This delay seems to be due not just to wishful thinking on Altman's part but also to a degree of ineptitude in the White House that borders on cruelty.Ignoring bipartisan outrage from Congress about the way Altman had misled the nation's lawmakers about the Whitewater scandal, White House aides initially said that President Clinton wanted him to stay and indicated Altman would be given a chance to do some fence-mending with Congress.

Only after Altman left on vacation in Wyoming did presidential aides leak word that he should resign.

This needlessly ugly, painful handling of Altman's departure can't be expected to inspire much confidence and loyalty on the part of his successor - or on the part of other Clinton aides involved in the Whitewater affair.

Apart from the Oval Office's flip-flop on Altman, the delay in his departure indicates the administration is out of touch with Congress and likely with the public, too.

Altman came under withering fire for putting his desire to protect the president ahead of his obligation to candor and the public interest. Last February he told the Senate Banking Committee of only one contract between Treasury and White House officials concerning the government's investigation of Madison Guaranty Savings and Loan, the failed Arkansas thrift institution owned by the Clintons' partner in the Whitewater real estate deal. In fact, it was later discovered that there were about 40 such contacts involving Altman and other senior Treasury officials. One of these was to notify the White House that the Madison case was about to be sent to the Justice Department for a possible inquiry in which the Clintons might be named as witnesses.

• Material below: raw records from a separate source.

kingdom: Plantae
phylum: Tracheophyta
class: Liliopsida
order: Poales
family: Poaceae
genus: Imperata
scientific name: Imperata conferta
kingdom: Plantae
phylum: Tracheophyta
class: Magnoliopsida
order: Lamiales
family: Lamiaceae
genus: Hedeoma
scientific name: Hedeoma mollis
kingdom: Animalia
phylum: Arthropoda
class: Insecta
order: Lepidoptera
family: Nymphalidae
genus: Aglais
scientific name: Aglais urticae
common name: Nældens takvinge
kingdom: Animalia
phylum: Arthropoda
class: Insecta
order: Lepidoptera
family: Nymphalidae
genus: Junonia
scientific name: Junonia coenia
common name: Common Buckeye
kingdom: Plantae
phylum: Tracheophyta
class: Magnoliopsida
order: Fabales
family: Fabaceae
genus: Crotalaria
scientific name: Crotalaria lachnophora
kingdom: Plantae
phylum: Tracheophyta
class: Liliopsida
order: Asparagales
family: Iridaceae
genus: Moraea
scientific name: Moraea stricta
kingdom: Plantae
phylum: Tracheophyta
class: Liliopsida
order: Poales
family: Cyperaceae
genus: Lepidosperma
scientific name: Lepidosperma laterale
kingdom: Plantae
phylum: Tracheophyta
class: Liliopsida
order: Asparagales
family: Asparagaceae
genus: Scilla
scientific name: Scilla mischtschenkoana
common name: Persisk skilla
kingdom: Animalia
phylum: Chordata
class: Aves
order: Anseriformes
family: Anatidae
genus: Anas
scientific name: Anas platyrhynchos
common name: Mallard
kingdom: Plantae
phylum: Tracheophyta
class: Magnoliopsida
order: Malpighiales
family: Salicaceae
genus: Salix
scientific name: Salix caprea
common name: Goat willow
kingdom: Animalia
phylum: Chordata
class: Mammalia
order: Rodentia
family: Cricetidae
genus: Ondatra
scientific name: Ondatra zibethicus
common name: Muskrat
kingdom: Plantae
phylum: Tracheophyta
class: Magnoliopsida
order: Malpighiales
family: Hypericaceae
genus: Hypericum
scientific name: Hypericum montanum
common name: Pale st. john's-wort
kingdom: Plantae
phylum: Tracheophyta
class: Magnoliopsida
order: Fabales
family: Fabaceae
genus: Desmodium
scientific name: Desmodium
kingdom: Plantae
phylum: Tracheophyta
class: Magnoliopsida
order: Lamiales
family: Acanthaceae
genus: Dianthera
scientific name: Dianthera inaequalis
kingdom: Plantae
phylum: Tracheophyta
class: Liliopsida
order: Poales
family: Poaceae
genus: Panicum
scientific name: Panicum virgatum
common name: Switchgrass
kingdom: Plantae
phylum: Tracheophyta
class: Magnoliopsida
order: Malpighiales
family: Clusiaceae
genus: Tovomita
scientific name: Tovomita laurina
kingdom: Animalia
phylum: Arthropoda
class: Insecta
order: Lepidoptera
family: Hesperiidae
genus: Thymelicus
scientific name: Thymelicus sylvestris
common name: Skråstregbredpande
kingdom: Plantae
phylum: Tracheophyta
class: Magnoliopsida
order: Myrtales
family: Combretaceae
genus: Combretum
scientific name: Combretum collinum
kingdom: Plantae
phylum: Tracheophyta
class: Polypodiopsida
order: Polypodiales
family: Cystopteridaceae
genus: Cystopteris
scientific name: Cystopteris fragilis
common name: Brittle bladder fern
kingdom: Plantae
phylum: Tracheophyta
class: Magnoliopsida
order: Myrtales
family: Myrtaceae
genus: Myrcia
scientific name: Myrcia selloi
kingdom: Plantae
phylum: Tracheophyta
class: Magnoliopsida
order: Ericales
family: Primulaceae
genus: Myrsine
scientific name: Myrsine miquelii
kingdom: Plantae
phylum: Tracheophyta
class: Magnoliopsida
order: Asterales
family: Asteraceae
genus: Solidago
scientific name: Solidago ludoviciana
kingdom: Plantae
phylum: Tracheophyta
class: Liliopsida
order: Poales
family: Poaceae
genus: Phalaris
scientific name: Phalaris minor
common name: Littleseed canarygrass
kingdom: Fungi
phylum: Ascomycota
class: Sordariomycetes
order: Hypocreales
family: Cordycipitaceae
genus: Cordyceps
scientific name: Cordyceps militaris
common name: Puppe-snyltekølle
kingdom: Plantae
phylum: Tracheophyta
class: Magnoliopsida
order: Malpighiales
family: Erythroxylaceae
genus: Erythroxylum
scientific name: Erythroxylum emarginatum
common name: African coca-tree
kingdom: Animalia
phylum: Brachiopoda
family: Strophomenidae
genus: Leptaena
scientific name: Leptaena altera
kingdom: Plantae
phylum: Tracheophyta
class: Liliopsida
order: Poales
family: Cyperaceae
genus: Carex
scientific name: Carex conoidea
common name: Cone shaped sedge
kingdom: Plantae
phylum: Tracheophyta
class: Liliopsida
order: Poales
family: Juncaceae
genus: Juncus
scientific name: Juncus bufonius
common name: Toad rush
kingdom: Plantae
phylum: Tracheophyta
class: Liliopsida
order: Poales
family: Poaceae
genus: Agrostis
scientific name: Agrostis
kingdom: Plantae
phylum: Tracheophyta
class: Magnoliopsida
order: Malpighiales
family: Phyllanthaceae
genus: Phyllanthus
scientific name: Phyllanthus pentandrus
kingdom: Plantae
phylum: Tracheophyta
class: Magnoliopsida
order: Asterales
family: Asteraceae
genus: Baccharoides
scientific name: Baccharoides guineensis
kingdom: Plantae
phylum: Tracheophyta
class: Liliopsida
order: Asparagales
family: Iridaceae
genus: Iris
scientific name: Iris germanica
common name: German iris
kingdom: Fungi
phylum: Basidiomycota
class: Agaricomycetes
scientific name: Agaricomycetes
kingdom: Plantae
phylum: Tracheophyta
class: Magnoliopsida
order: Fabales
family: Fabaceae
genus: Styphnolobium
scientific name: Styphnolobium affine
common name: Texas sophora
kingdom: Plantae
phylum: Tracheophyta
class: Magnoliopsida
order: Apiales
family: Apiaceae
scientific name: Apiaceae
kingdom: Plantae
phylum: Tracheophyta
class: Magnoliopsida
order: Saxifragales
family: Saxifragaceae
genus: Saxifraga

The White House should have known immediately how outraged Congress would be at Altman for compounding his initial misleading statements with a failure to make prompt amends. No one takes kindly to deception, intentional or not.

Beyond those blunders, Altman - an otherwise likable, public-spirited and extremely competent investment banker - should have known enough to avoid the conflict of interest in which he was involved.

Altman made the mistake of wearing two hats as deputy Treasury secretary, a political job, and as acting chairman of the Resolution Trust Corp., an independent agency set up to sell the assets of failed savings and loans and uncover evidence of fraud and abuse. Altman should have known that Clinton's connection with Madison Guaranty, a failed Arkansas thrift run by people who also were partners with the Clintons in the Whitewater land deal, would put him in a compromising position as a federal regulator. Instead of recusing himself from anything to do with Madison or the Clintons, Altman briefed the White House on the legal ramifications of the Madison investigation.

In resigning, Altman expressed the hope that his departure would help diminish the controversy over White- water. But clearly it will not. In addition to the investigation by independent counsel Kenneth Starr, a second round of congressional hearings is planned. Consequently, this scandal could keep haunting the Clintons for months or even years - particularly if the White House is not more alert to congressional and public sensitivities than it has been so far.